On Thursday, there were news reported that U.S. troops will handover on
Sep. 1 the control of Sunni-dominated province which was once the heartland of a
three-year-old insurgency.
In June, a local police officer said that the Iraqi troops were set to take
over the security of Anbar in late June or at the beginning of July, but the
U.S. military asked to put it off due to bad weather, including sandstorms, in
the province at that time that prevented U.S. and Iraqi officials from flying to
the venue.
Anbar would be the eleventh of Iraq's 18 provinces to return to the control
of Iraqi security forces. It would also be the first Sunni-dominated province to
be handed over by the coalition forces.
Anbar, the country's largest province, expanding from Baghdad all the way
west to the borders with Syria, Jordan and Saudi Arabia, has been relatively
calm since more than a year and a half ago after Sunni tribes and anti-U.S.
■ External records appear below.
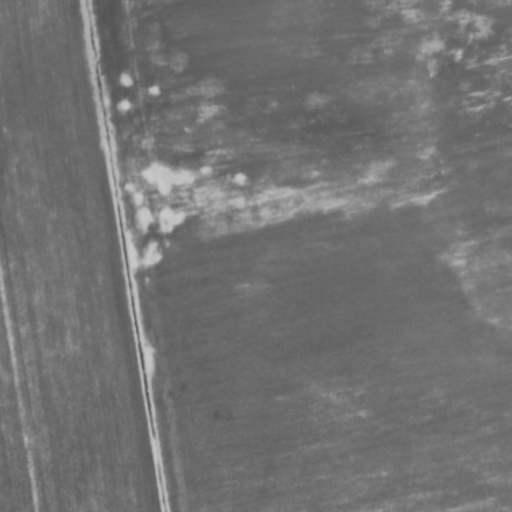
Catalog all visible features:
crop: (256, 256)
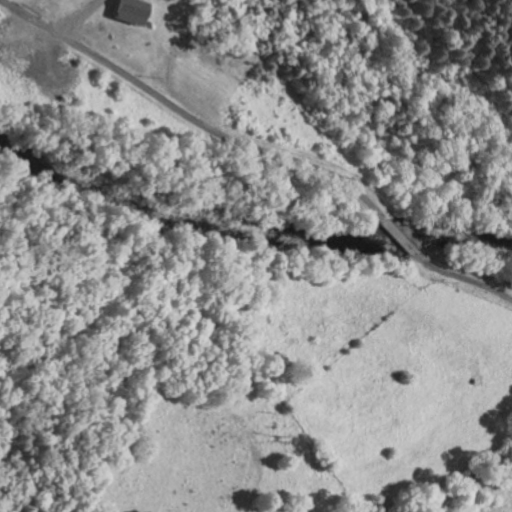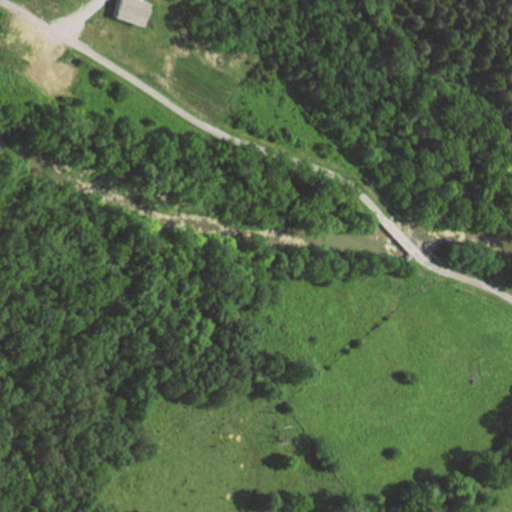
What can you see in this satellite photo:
building: (133, 10)
building: (134, 11)
road: (79, 17)
road: (189, 117)
road: (399, 236)
road: (463, 277)
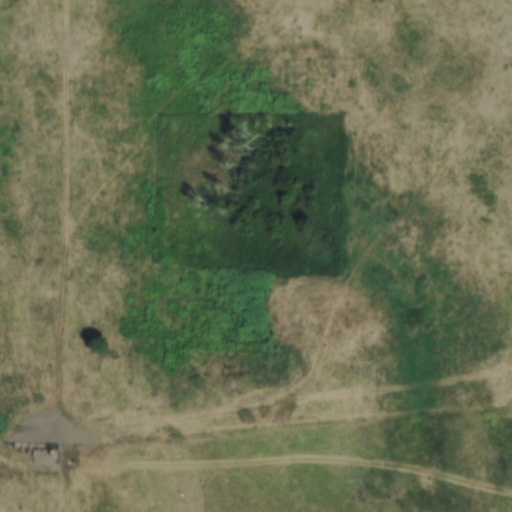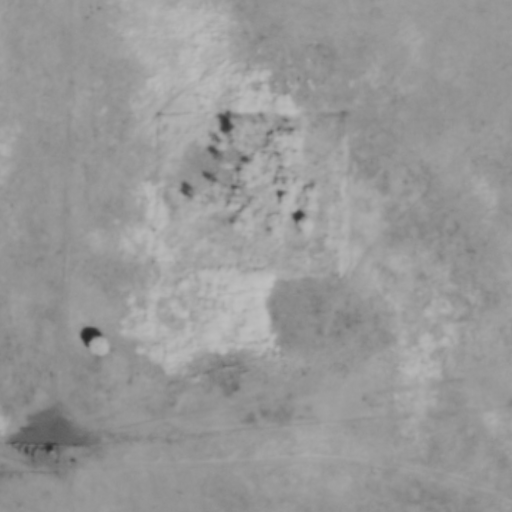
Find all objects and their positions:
road: (414, 120)
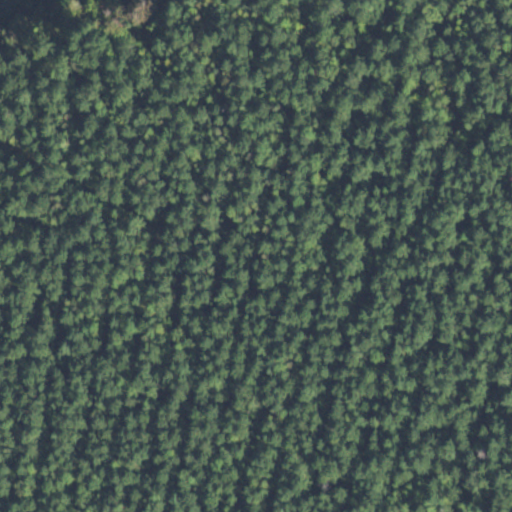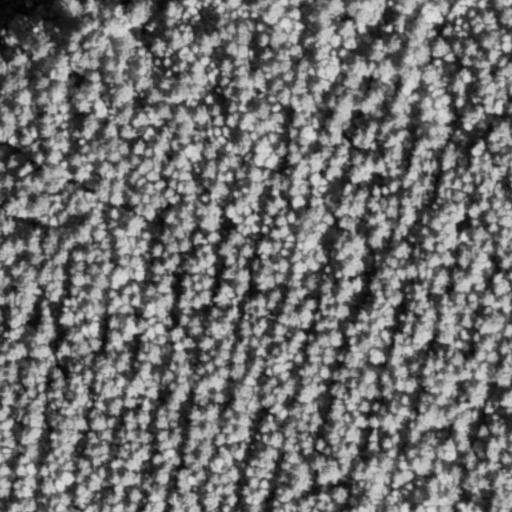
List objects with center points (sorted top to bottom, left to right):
park: (256, 256)
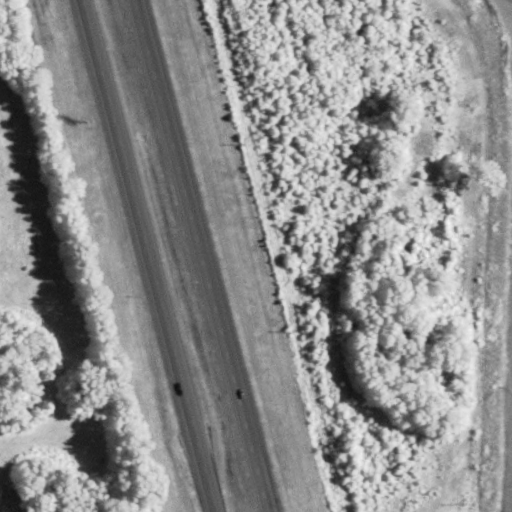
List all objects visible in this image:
road: (147, 256)
road: (200, 256)
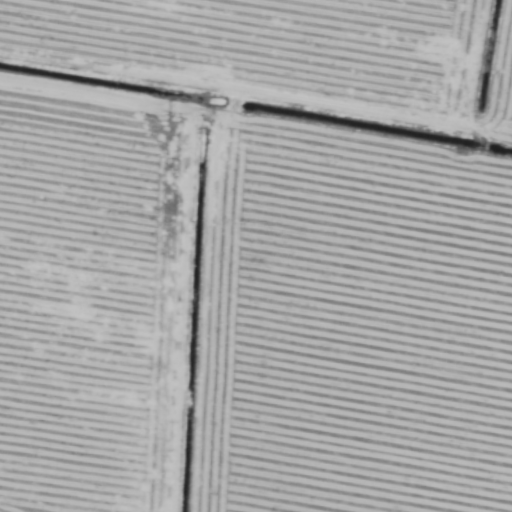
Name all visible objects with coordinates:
crop: (256, 256)
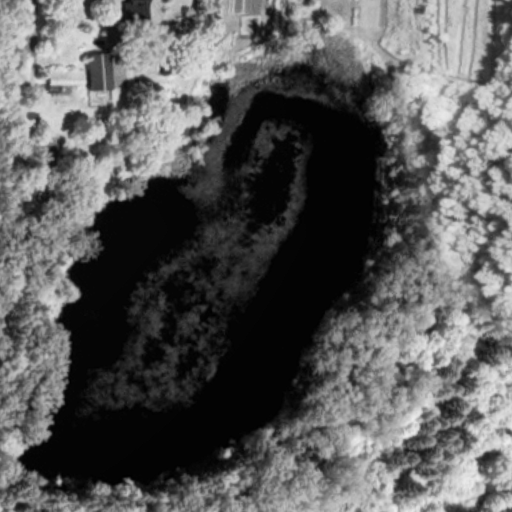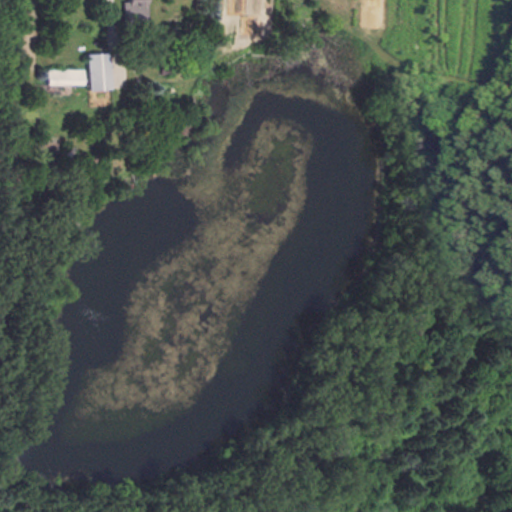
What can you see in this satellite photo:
building: (125, 7)
building: (77, 72)
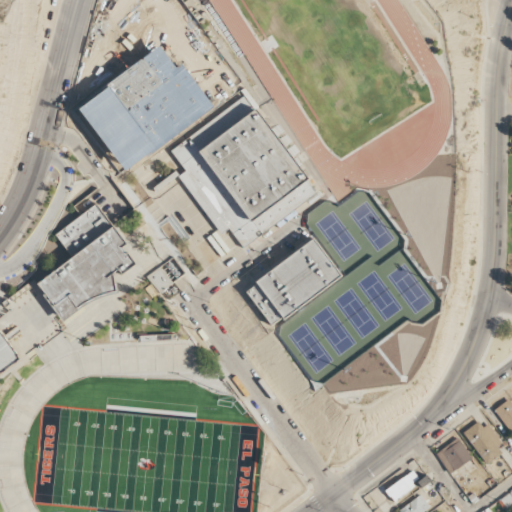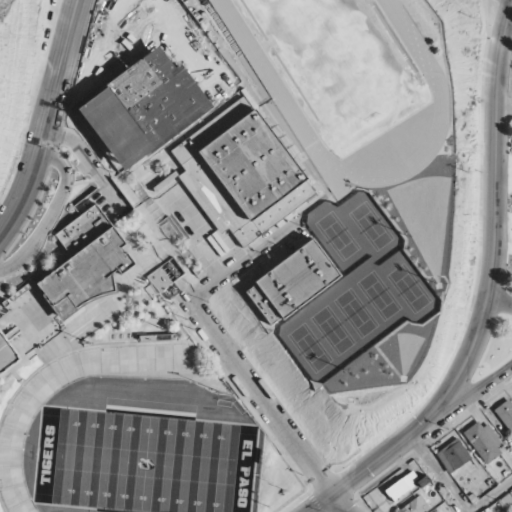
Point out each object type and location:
park: (164, 11)
park: (137, 22)
park: (204, 62)
park: (180, 80)
track: (347, 83)
park: (158, 97)
park: (135, 114)
road: (505, 115)
road: (44, 117)
park: (112, 132)
building: (241, 173)
building: (241, 174)
road: (48, 211)
building: (85, 263)
building: (86, 264)
building: (172, 269)
building: (159, 279)
road: (493, 280)
building: (291, 282)
building: (292, 282)
road: (501, 302)
building: (5, 352)
building: (6, 355)
road: (259, 394)
road: (464, 399)
building: (72, 401)
building: (505, 414)
building: (484, 441)
stadium: (142, 449)
building: (453, 455)
park: (142, 461)
road: (438, 475)
building: (401, 485)
road: (490, 495)
road: (323, 503)
road: (341, 503)
building: (414, 505)
building: (485, 510)
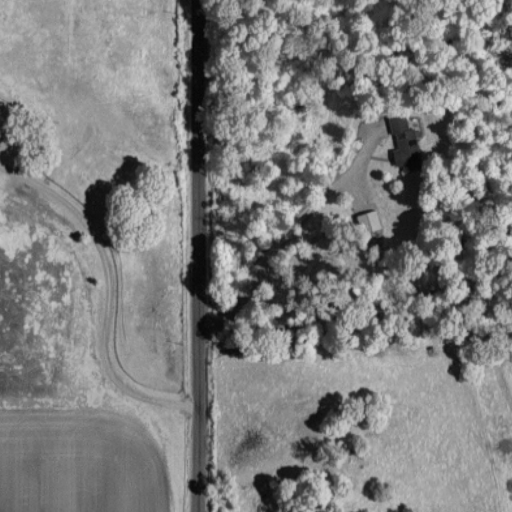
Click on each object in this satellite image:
building: (404, 142)
building: (368, 219)
road: (283, 235)
road: (198, 256)
road: (107, 292)
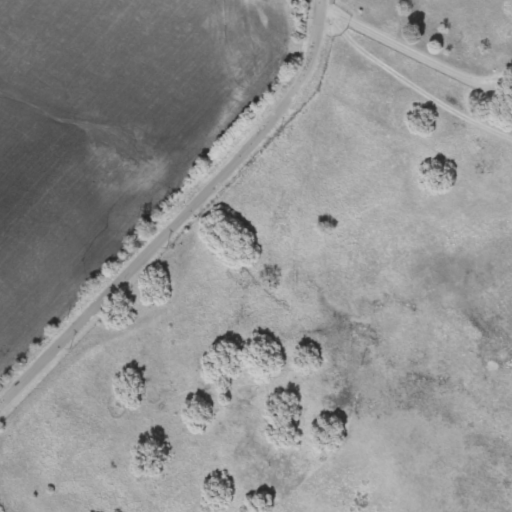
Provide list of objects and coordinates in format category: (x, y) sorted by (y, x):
road: (186, 221)
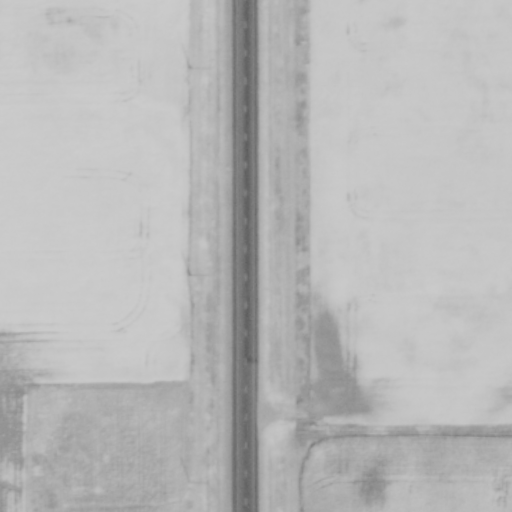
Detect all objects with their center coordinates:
road: (246, 256)
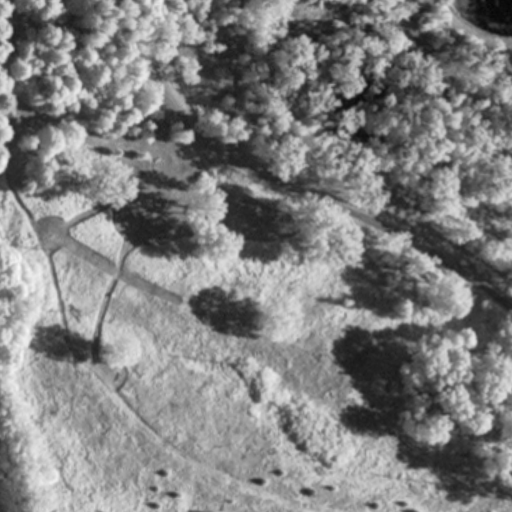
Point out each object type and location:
road: (289, 184)
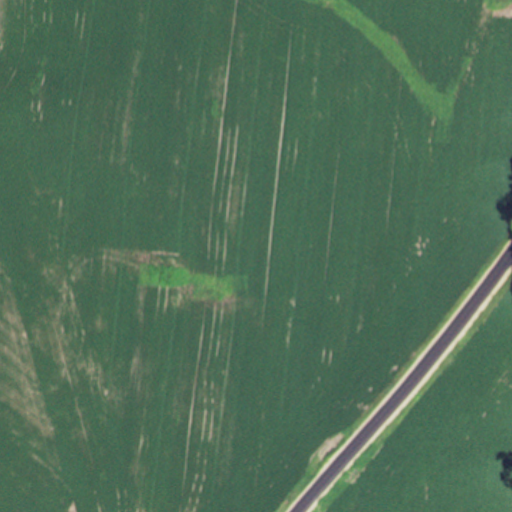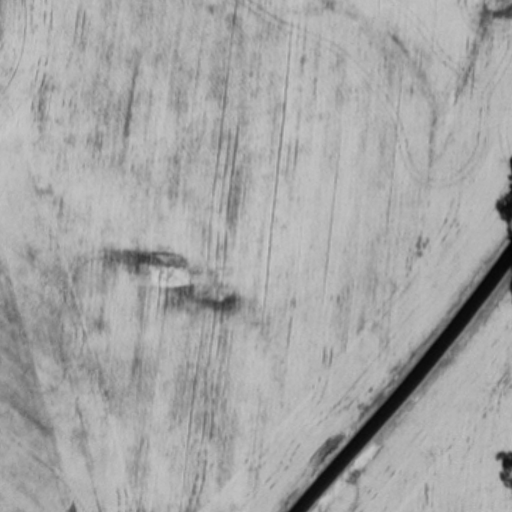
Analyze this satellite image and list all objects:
road: (409, 383)
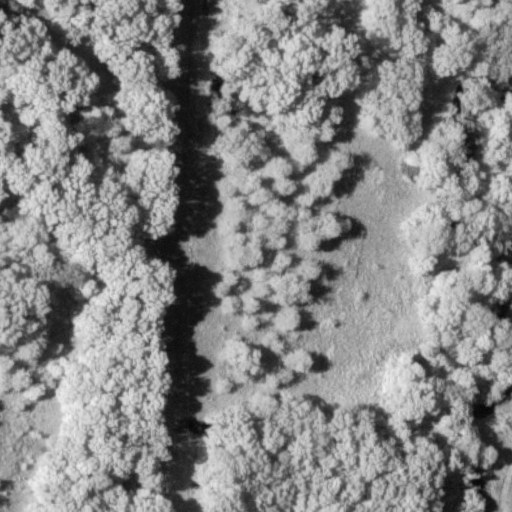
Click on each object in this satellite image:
river: (506, 313)
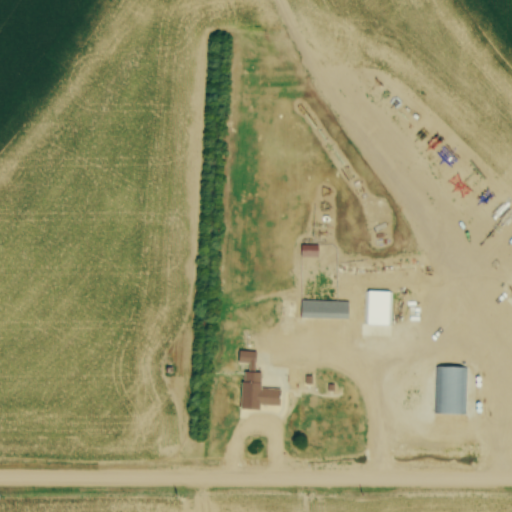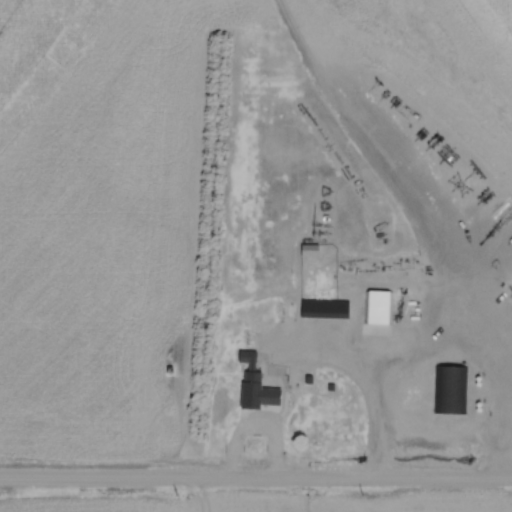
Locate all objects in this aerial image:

insurgent groups turn up against al-Qaida in Iraq network, cooperating with the
U.S. troops and Iraqi security forces.
Rifts emerged between predominantly Sunni insurgent groups and the al-Qaida
network after the latter adopted hardline and exercised indiscriminate killings
against both Shiite and Sunni Muslims.
The other ten Iraqi provinces handed over by U.S. forces to date are
Qadisiyah, Maysan, Muthanna, Basra, Dhi Qar, Najaf, Karbala, and the three
Kurdish provinces of Duhuk, Sulaimaniyah and Arbil.